Clinicopathological analysis of claudin 18.2 focusing on intratumoral heterogeneity and survival in patients with metastatic or unresectable gastric cancer

T-Y Kim  1 Y Kwak  2 S K Nam  3 D Han  4 D-Y Oh  5 S-A Im  5 H S Lee  6
Affiliations

Clinicopathological analysis of claudin 18.2 focusing on intratumoral heterogeneity and survival in patients with metastatic or unresectable gastric cancer

T-Y Kim et al. ESMO Open. 2024 Dec.

Abstract

Background: This study aimed to investigate the prevalence of claudin 18.2 (CLDN18.2) positivity, with a particular focus on intratumoral heterogeneity, and its association with clinicopathological features in metastatic or unresectable gastric cancer (GC).

Patients and methods: We investigated 400 patients who received systemic chemotherapy for unresectable, metastatic, or recurrent GC. Immunohistochemistry for CLDN18 (43-14A), human epidermal growth factor receptor 2 (HER2), programmed death-ligand 1 (PD-L1), and fibroblast growth factor receptor 2, as well as HER2 silver in situ hybridization (ISH), Epstein-Barr virus (EBV) ISH, and microsatellite instability testing were carried out. CD3+, CD8+, CD4+, and Foxp3-positive immune cell densities were calculated using digital image analysis.

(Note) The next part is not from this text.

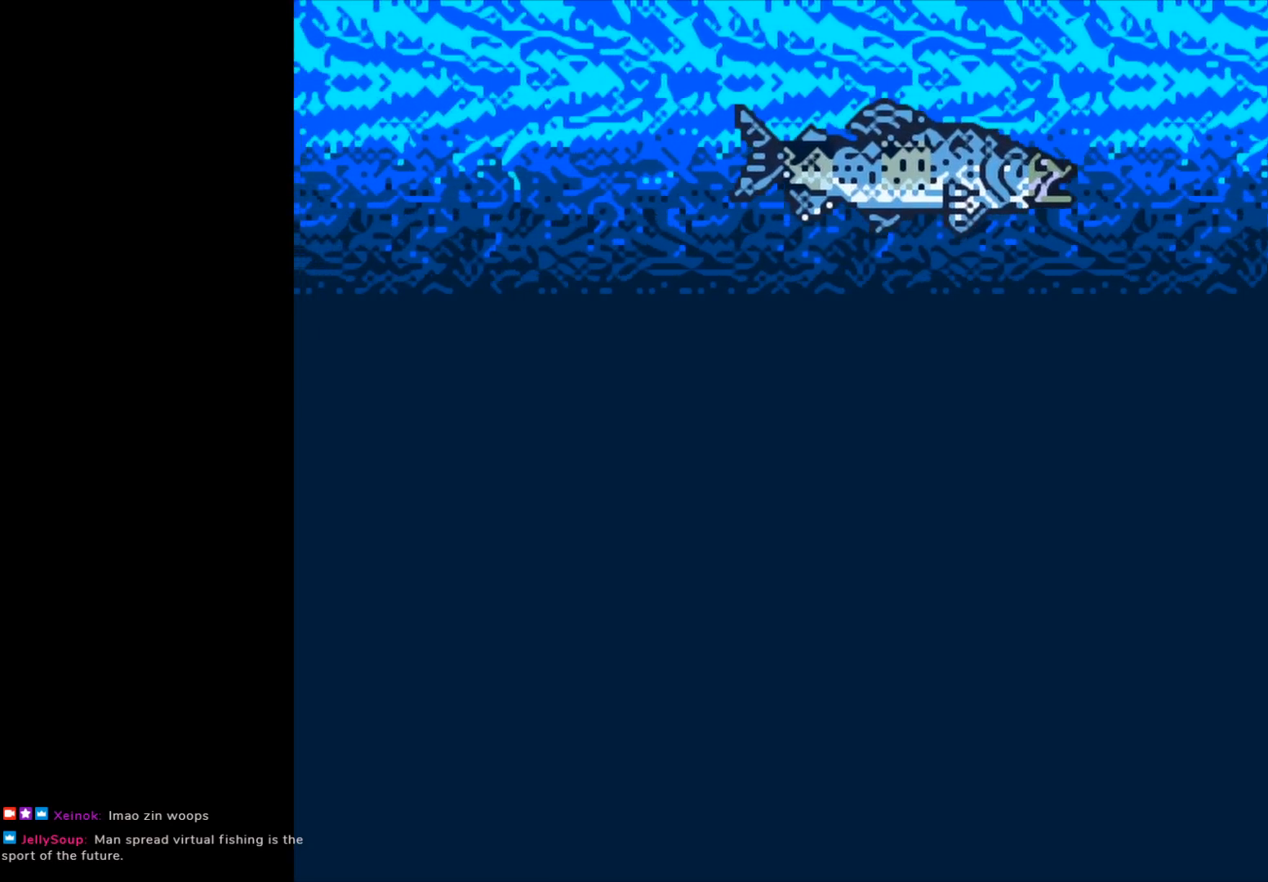
{"buttons": ["B"], "left_stick": "center", "events": []}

Results: In GC cases with any CLDN18.2 expression, more than half of the cases (61.3%) showed different expression results between four different tissue microarray (TMA) cores. When comparing CLDN18.2 status between whole tissue sections and the combined results from the four TMA cores, discrepancies were observed in only 2 out of 85 GC cases (2.4%), with 1 false positive and 1 false negative. After considering intratumoral heterogeneity, a CLDN18.2 positivity rate of 31.3% was observed among the 400 GC patients. CLDN18.2 positivity was rare in GCs located in the antrum (or lower third) and in HER2-positive cases but was common in EBV-positive GCs (P < 0.05). No differences in overall survival (OS) were observed according to CLDN18.2 positivity (P = 0.116). Additionally, there was no association between OS and CLDN18.2 positivity in patients treated with fluoropyrimidine plus platinum, chemotherapy plus trastuzumab, paclitaxel with or without ramucirumab, and immuno-oncologic agents. CLDN18.2-positive/PD-L1-high GCs showed statistically significantly longer OS than others (P = 0.025) and higher CD8+ T-cell densities in both the tumor center and periphery (P < 0.001).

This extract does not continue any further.